Capacités cognitives
Historiquement, relativement peu d'études sur l'apprentissage et la cognition ont été réalisées sur les primates strepsirrhiens, y compris les lémuriens à queue roux. Cependant, une étude menée dans la réserve de lémuriens de Myakka City a démontré que les lémuriens à queue roux, ainsi que plusieurs autres membres de la famille des Lemuridae, pouvaient comprendre le résultat d'opérations arithmétiques simples.
Communication
Communication olfactive
Comme chez tous les primates strepsirrhiens, la communication olfactive est largement utilisée par les lémuriens à queue vari : marquage olfactif lors de la défense territoriale et des conflits, ainsi que lors des salutations des femelles. Les odeurs communiquent le sexe, l'emplacement et l'identité de leur propriétaire.

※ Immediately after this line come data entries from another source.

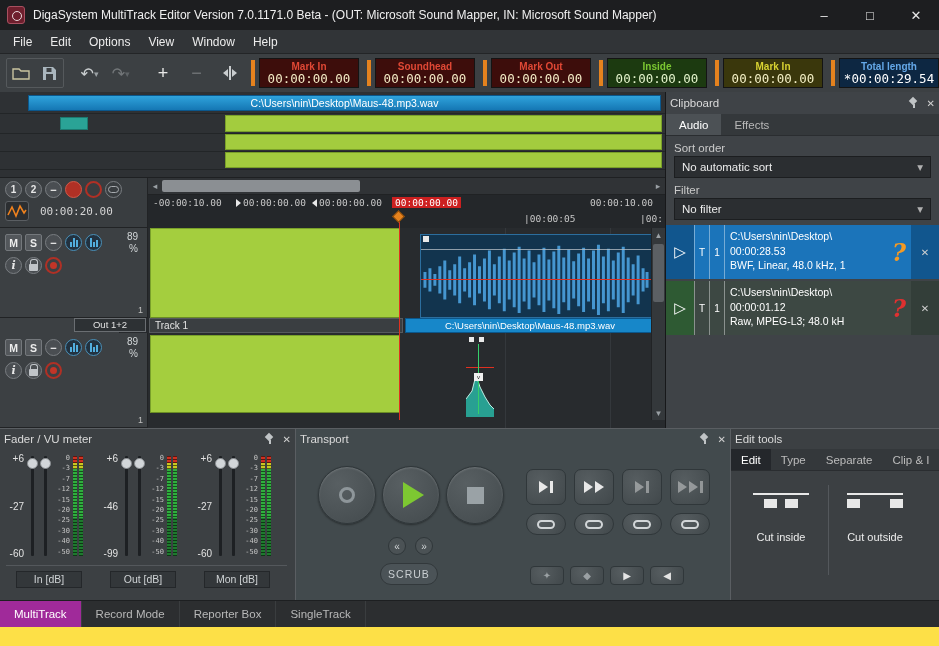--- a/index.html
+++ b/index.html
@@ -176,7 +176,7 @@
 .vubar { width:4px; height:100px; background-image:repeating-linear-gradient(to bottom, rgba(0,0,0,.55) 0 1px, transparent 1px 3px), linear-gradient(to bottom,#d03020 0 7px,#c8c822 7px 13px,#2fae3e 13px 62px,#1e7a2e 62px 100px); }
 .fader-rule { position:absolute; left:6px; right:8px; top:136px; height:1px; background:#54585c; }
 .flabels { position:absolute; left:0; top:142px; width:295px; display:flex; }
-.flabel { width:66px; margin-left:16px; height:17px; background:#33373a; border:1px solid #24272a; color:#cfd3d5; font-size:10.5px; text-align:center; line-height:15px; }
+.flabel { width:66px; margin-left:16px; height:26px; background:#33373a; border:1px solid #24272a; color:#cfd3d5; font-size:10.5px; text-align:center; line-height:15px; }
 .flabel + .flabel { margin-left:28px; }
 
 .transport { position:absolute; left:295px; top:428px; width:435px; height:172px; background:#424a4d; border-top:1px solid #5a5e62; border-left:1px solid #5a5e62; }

Les femelles marquent principalement leur odeur avec leurs glandes odorantes anogénitales , en s'accroupissant pour frotter leur région anogénitale le long de surfaces horizontales, telles que des branches d'arbres. Les mâles, en revanche, préfèrent utiliser les glandes situées sur leur cou, leur museau et leur poitrine, en embrassant des surfaces horizontales et verticales et en se frottant dessus. Les deux sexes marquent parfois leur odeur de manière caractéristique du sexe opposé.
Lors des salutations, les femelles lémures à queue vari sautent les unes par-dessus les autres, marquant ainsi le dos de l'autre individu de leur odeur.